В нынешнем году также исполнилось 30 лет лаборатории теоретической физики ИЭФ, заведовать которой меня пригласил тогдашний директор института и председатель УрО РАН академик Г.А. Месяц. Этим летом я ушел с поста заведующего, посчитав что 30 лет руководства — срок достаточный. В этой лаборатории и были выполнены основные работы, за которые мне была присуждена Золотая медаль им. В.Л. Гинзбурга.
— Расскажите, пожалуйста, об этом подробнее.
— Как я уже говорил, началось все в годы аспирантуры. Л.В. Келдыш предложил мне позаниматься задачами, связанными с непопулярным тогда направлением — теорией электронов в неупорядоченных системах. Мне тогда удалось сформулировать точно решаемые одномерные модели так называемого псевдощелевого состояния. В те годы это было связано с попыткой создания теории жидких полупроводников и с некоторыми задачами физики квазиодномерных систем. Незадолго до этого будущий нобелевский лауреат Невилл Мотт предложил качественную модель, описывающую образование в неупорядоченных полупроводниковых системах так называемой псевдощели в спектре электронов.

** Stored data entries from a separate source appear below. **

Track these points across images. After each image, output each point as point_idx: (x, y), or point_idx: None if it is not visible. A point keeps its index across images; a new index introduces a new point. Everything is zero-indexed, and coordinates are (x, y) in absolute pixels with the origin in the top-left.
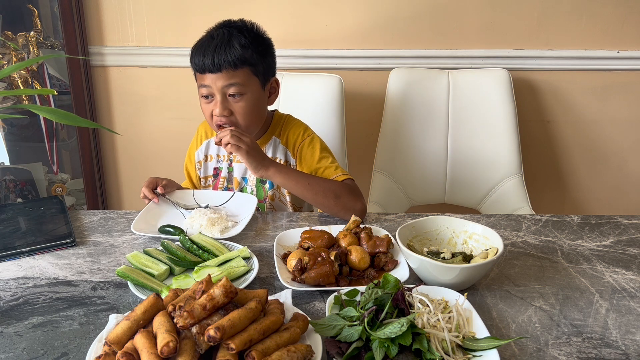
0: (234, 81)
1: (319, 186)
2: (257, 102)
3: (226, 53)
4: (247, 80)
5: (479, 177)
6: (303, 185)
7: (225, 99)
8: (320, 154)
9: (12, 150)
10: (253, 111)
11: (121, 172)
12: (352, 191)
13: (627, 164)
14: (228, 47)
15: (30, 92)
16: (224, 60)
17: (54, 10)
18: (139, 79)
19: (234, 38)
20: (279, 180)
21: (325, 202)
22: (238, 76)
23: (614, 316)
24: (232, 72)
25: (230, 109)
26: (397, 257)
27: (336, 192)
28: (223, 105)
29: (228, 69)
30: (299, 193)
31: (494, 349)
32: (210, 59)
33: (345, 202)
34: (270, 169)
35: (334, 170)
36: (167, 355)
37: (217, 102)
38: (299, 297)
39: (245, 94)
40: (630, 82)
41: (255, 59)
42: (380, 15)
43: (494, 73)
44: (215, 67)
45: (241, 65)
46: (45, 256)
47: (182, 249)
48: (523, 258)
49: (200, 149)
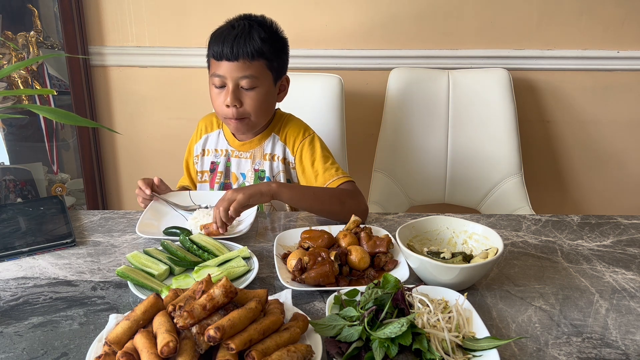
0: (248, 73)
1: (324, 195)
2: (267, 97)
3: (245, 43)
4: (261, 73)
5: (479, 177)
6: (310, 197)
7: (238, 89)
8: (321, 153)
9: (12, 150)
10: (263, 105)
11: (121, 172)
12: (354, 195)
13: (627, 164)
14: (248, 37)
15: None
16: (242, 50)
17: (54, 10)
18: (139, 79)
19: (254, 30)
20: (286, 196)
21: (332, 210)
22: (253, 68)
23: (614, 316)
24: (248, 63)
25: (241, 99)
26: (397, 257)
27: (341, 199)
28: (234, 95)
29: (245, 59)
30: (306, 205)
31: (494, 349)
32: (229, 46)
33: (350, 206)
34: (273, 186)
35: (335, 172)
36: (167, 355)
37: (228, 91)
38: (299, 297)
39: (258, 86)
40: (630, 82)
41: (272, 54)
42: (380, 15)
43: (494, 73)
44: (233, 55)
45: (258, 57)
46: (45, 256)
47: (182, 249)
48: (523, 258)
49: (199, 142)
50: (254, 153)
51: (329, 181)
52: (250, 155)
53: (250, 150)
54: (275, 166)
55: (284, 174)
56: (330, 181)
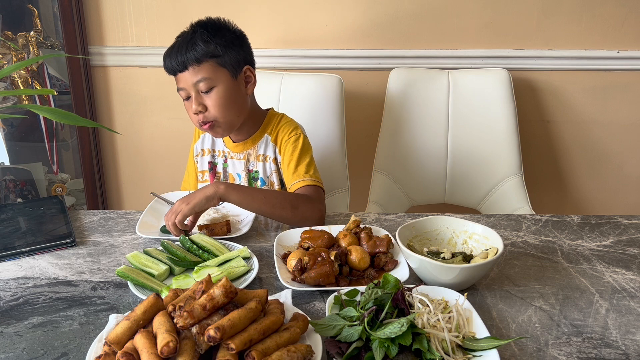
0: (200, 76)
1: (275, 199)
2: (230, 93)
3: (188, 51)
4: (213, 72)
5: (479, 177)
6: (259, 200)
7: (199, 95)
8: (299, 153)
9: (12, 150)
10: (227, 102)
11: (121, 172)
12: (310, 200)
13: (627, 164)
14: (190, 44)
15: (30, 92)
16: (187, 58)
17: (54, 10)
18: (139, 79)
19: (196, 35)
20: (234, 197)
21: (283, 214)
22: (203, 70)
23: (614, 316)
24: (197, 68)
25: (204, 104)
26: (397, 257)
27: (293, 203)
28: (197, 101)
29: (193, 65)
30: (255, 208)
31: (494, 349)
32: (175, 59)
33: (303, 212)
34: (221, 187)
35: (303, 174)
36: (167, 355)
37: (192, 99)
38: (299, 297)
39: (215, 86)
40: (630, 82)
41: (219, 51)
42: (380, 15)
43: (494, 73)
44: (181, 65)
45: (204, 59)
46: (45, 256)
47: (182, 249)
48: (523, 258)
49: (198, 142)
50: (247, 154)
51: (293, 183)
52: (244, 157)
53: (244, 151)
54: (267, 167)
55: (277, 174)
56: (293, 183)
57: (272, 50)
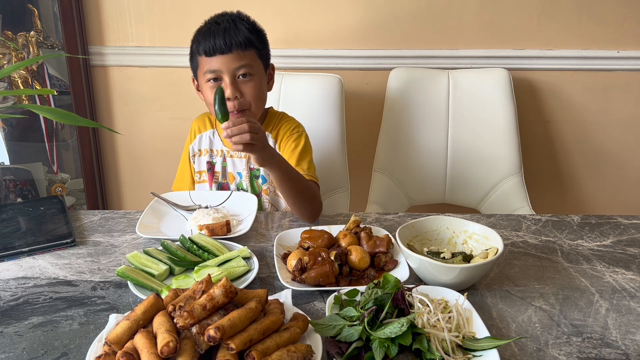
0: (244, 62)
1: (306, 183)
2: (263, 85)
3: (235, 34)
4: (254, 61)
5: (479, 177)
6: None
7: (235, 80)
8: (300, 150)
9: (12, 150)
10: (261, 93)
11: (121, 172)
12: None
13: (627, 164)
14: (236, 29)
15: (30, 92)
16: (235, 41)
17: (54, 10)
18: (139, 79)
19: (238, 22)
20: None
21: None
22: (247, 57)
23: (614, 316)
24: (241, 53)
25: (241, 90)
26: (397, 257)
27: (315, 194)
28: (234, 87)
29: (238, 49)
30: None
31: (494, 349)
32: (221, 39)
33: (315, 206)
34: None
35: (306, 170)
36: (167, 355)
37: (226, 84)
38: (299, 297)
39: (254, 75)
40: (630, 82)
41: (259, 43)
42: (379, 15)
43: (494, 73)
44: (227, 47)
45: (249, 46)
46: (45, 256)
47: (182, 249)
48: (523, 258)
49: (194, 143)
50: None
51: None
52: (245, 155)
53: None
54: None
55: None
56: None
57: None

Спектр электрона в кристаллическом твердом теле характеризуется зонной структурой: есть зоны, которые соответствует интервалам энергии, которые электрон может иметь, а есть запрещенные зоны или щели, энергии которых электрон иметь не может. Н. Мотт ввел понятие псевдощели как области энергии, где возникает «предчувствие щели» даже в системе без дальнего кристаллического порядка и где формируется псевдощель. Казалось бы, эта теоретическая деятельность не имела никакого отношения к сверхпроводимости. Однако когда ученые во всем мире стали исследовать высокотемпературную сверхпроводимость в купратах, там обнаружились такие аномалии, которые можно было интерпретировать как образование псевдощели в электронном спектре.
На сегодняшний день существует много моделей описания псевдощелевого состояния. Окончательный теоретический «консенсус» еще не достигнут. Эта проблема широко обсуждается на международных конференциях. Мы с доктором физико-математических наук Эдуардом Кучинским, нынешним заведующим нашей лабораторией, выполнили цикл работ, в которых дали объяснение того, как в купратах образуется псевдощель за счет взаимодействия электронов с флуктуациями ближнего антиферромагнитного порядка, и описали взаимодействие псевдощелевого состояния со сверхпроводимостью. Причем те одномерные модели, которые я разрабатывал еще в аспирантуре, оказалось возможным обобщить на случай двумерных кристаллических структур, которыми являются купраты. С теоретической точки зрения эти модели очень нетривиальны. Наше достижение заключается в том, что удалось просуммировать бесконечный ряд так называемых феймановских диаграмм, описывающих взаимодействие электронов с флуктуациями ближнего порядка. Это достаточно изящный теоретический результат.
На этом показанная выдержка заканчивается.